He's got the chops, but those combat boots.
Firebaugh may prove to be the Valley's Love Potion No. 9. The tiny west-side community of 7,000 hasn't let its rural character and farm field sentiments get in its way as it seeks to attract its share of perhaps the biggest potential energy development prize of the coming decade.
So far, it's got two sectors -- solar and biofuel -- in the wings and is pursuing sustainability and a regional clean energy leadership with vigor and, more importantly, real finesse.
Littleton, Colo.-based SolarGenUSA has leased a 52-acre parcel from the city for a 5 megawatt solar installation. The company's web site says the project has been permitted.
In addition, there's talk of a Seattle-based company looking to contract for 40,000 to 60,000 acres so it can plant an obscure but desert-loving plant that's part of the mustard family. The crop, camelina, may be emerging as a front-runner in the effort to develop a viable source of biofuel, writes Harry Cline of Western Farm Press.
This and enterprise on the part of its leaders makes Firebaugh potential ground zero for clean energy.
And the drive for clean energy is on its way.
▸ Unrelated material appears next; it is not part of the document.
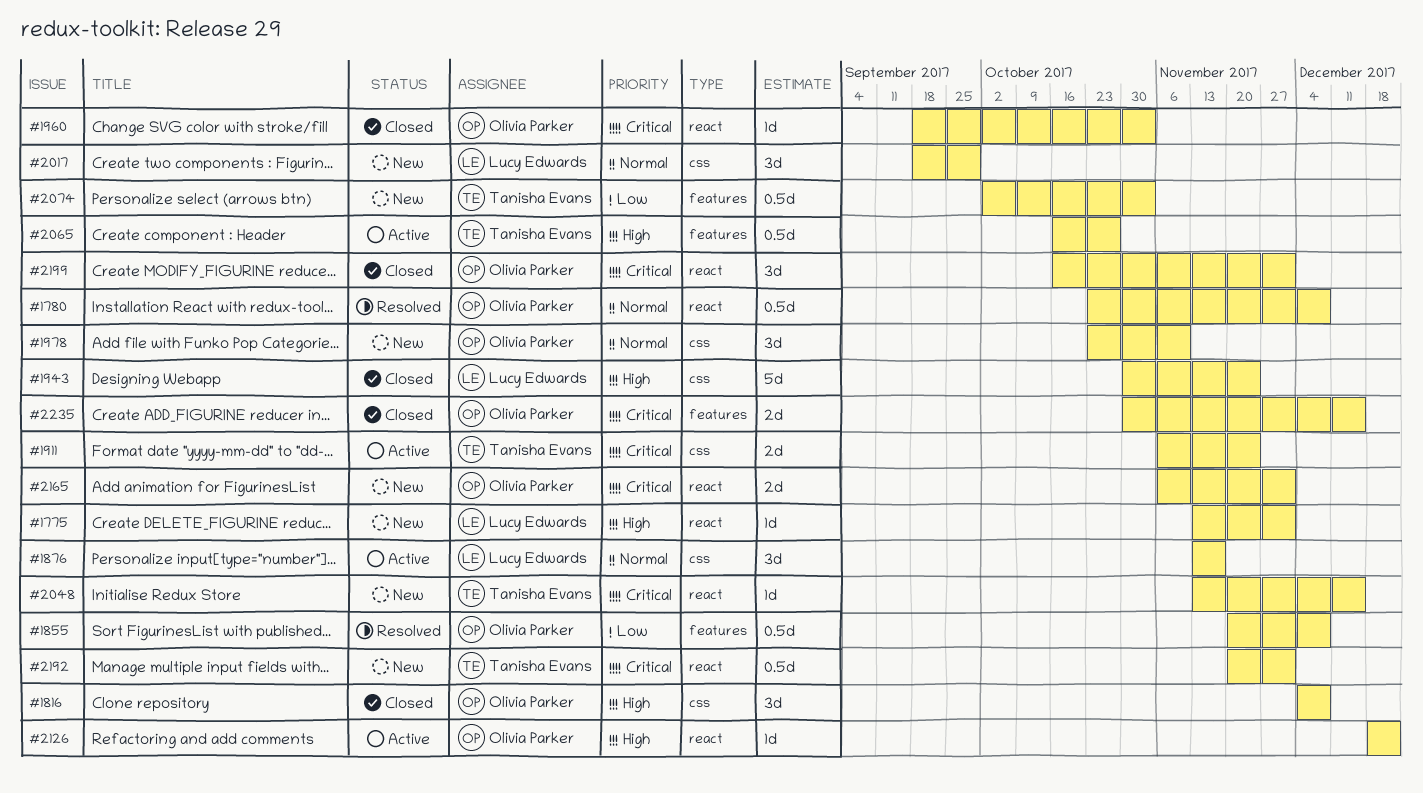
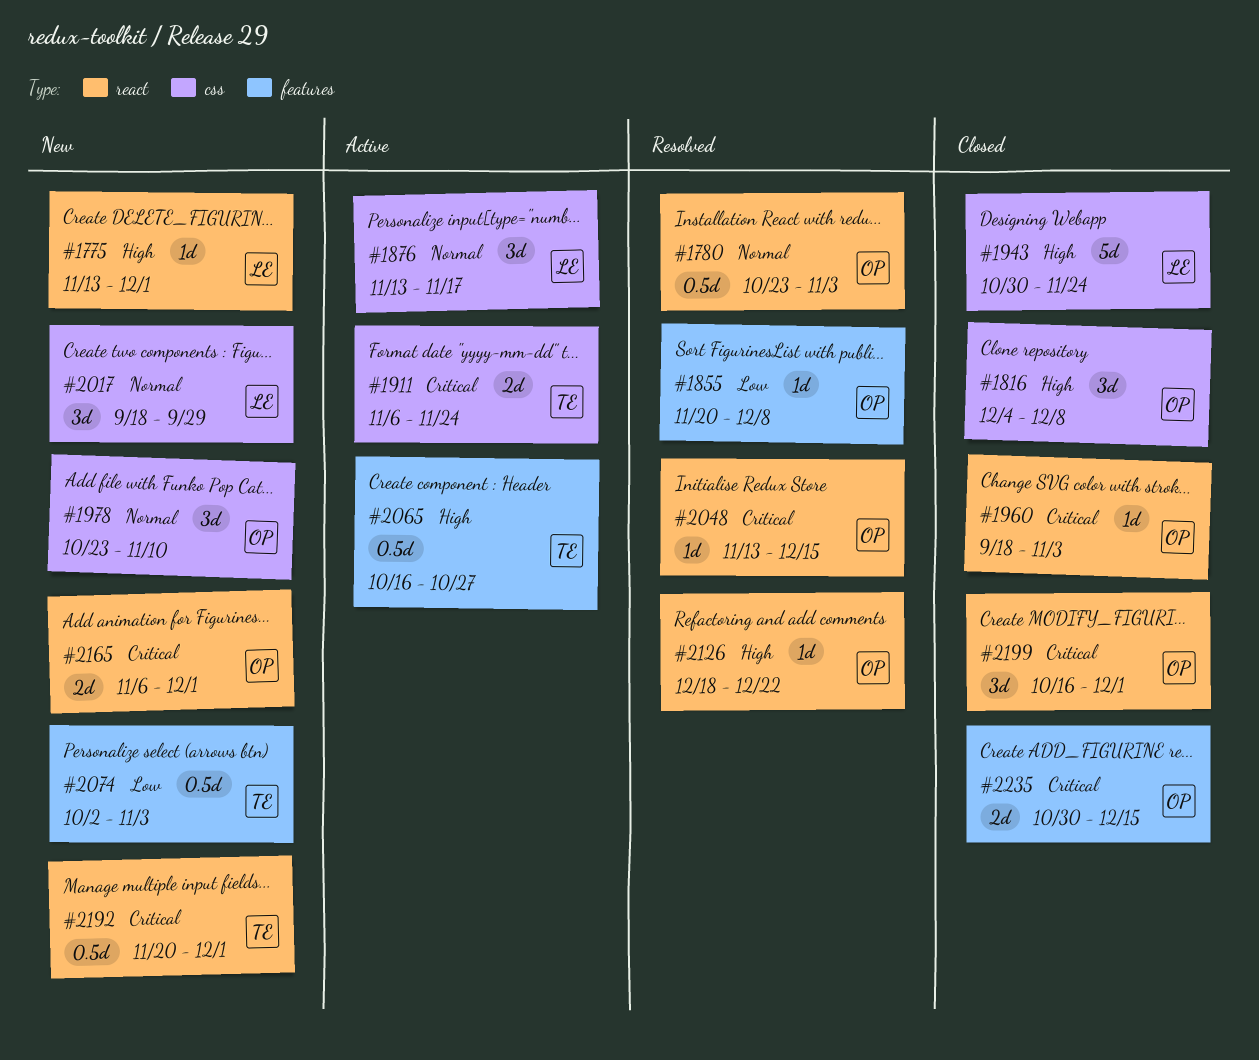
#1780, due: Dec 8 -> Nov 3
#1855, estimate: 0.5d -> 1d
#2048, status: New -> Resolved
#2048, owner: Tanisha Evans -> Olivia Parker
#2126, status: Active -> Resolved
Make no mistake. While it appears to be taking its time, the push for more diverse sources of energy -- that don't add to carbon dioxide levels in the atmosphere -- has begun. And the San Joaquin Valley is attracting attention from solar, wind, biofuel and even geothermal.
Conventional wisdom would argue that those who establish successful operations at the outset of a trend have a strong chance of reaping profit. Kings County to the south also is flexing its sun-soaking muscles with nine solar projects on the books. And the towns of Tulare and Madera also jumped into the mix with solar arrays of their own.
Jobs in clean energy are expected. Their impact is outlined in multiple reports. Scarce now, they could break loose over the next couple of years as initial developers prove project viability. A new report offers a relatively rosy outlook, giving opponents of clean energy the argument that fossil fuels won't be considered "cheap" much longer.
"Costs of clean energy will rapidly decline because renewable energy standards, public investments, and environmental incentives will all spur new production," wrote authors Richard W. Caperton and Adam Hersh of the progressive Washington, D.C.-based think tank Center for American Progress.
Caperton is senior policy analyst on the center's energy opportunity team and Hersh is an economist on the center's economic policy team. They say in the report "Putting America Back to Work with Clean Energy" that the "crossover point" at which the two types of energy -- fossil and clean -- reach cost parity will be different depending on location and type, "but it is coming quickly."
Caperton and Hersh say investing in green energy will immediately create jobs, lower unemployment and improve the nation's energy system. Opponents argue that approach is simplistic and provide data that shows how costly clean energy can be.
That may be. However, other costs, including foreign policy and climate-related issues, if factored in, could create an altogether different cost-effectiveness ratio.
Separate from that is California's policy requiring utilities to get a third of their power from renewable sources by 2020. That also will drive development.
And there's the federal SunShot Initiative, announced on Feb. 4 by Energy Secretary Steven Chu. The initiative's goal is to reduce the cost of installed solar to about 6 cents per installed kilowatt, about a third of today's price.
The result? DOE says without subsidies this 6-cent statistic "will result in rapid, large-scale adoption of solar electricity across the United States."
Firebaugh intends to be first to the finish line. The city has in its corner City Manager Jose Ramirez, who said sustainability for the farming community is his goal. He has been working with me for the past year and a half to implement an Energy Efficiency and Conservation Block Grant that will pay for about $40,000 in LED street light retrofits.
The American Recovery and Reinvestment Act federal stimulus allocation is just an element of Ramirez's multi-pronged strategy to lower the greenhouse gas footprint of his community and improve its quality of life. Firebaugh also is working with the U.S. Department of Housing and Urban Development through its Sustainable Communities Initiative. The goal of the program is to provide equitable development, planning and development approaches for achieving shared prosperity.
Sustainability can be measured many ways. In terms of energy, the city's moving forward quickly, urging on the solar project and energy efficiency measures. But Ramirez explained that Firebaugh's got greater ambitions. The city's launched an effort to better connect with the free-flowing San Joaquin River. The community began as a ferry crossing when most traffic into the Valley traveled via a much more robust waterway.
Firebaugh also has a significant community garden and is engaged in other projects.
Many other regions of the country are also trying to corner a niche in the clean energy era, if indeed it develops into one.
I'd personally prefer it were sooner than later, just to prove to my wife that it can happen. This comment fits with the Lil Abner reference. I identified with him growing up in rural Alaska. My wife was a princess in my estimation as her father was head of Alaska oil exploration for Arco at the time. She was and still is gorgeous and knows how to act in social situations, whereas I was raised by wolves.
Still, when Lil Abner had a feeling, he was usually right.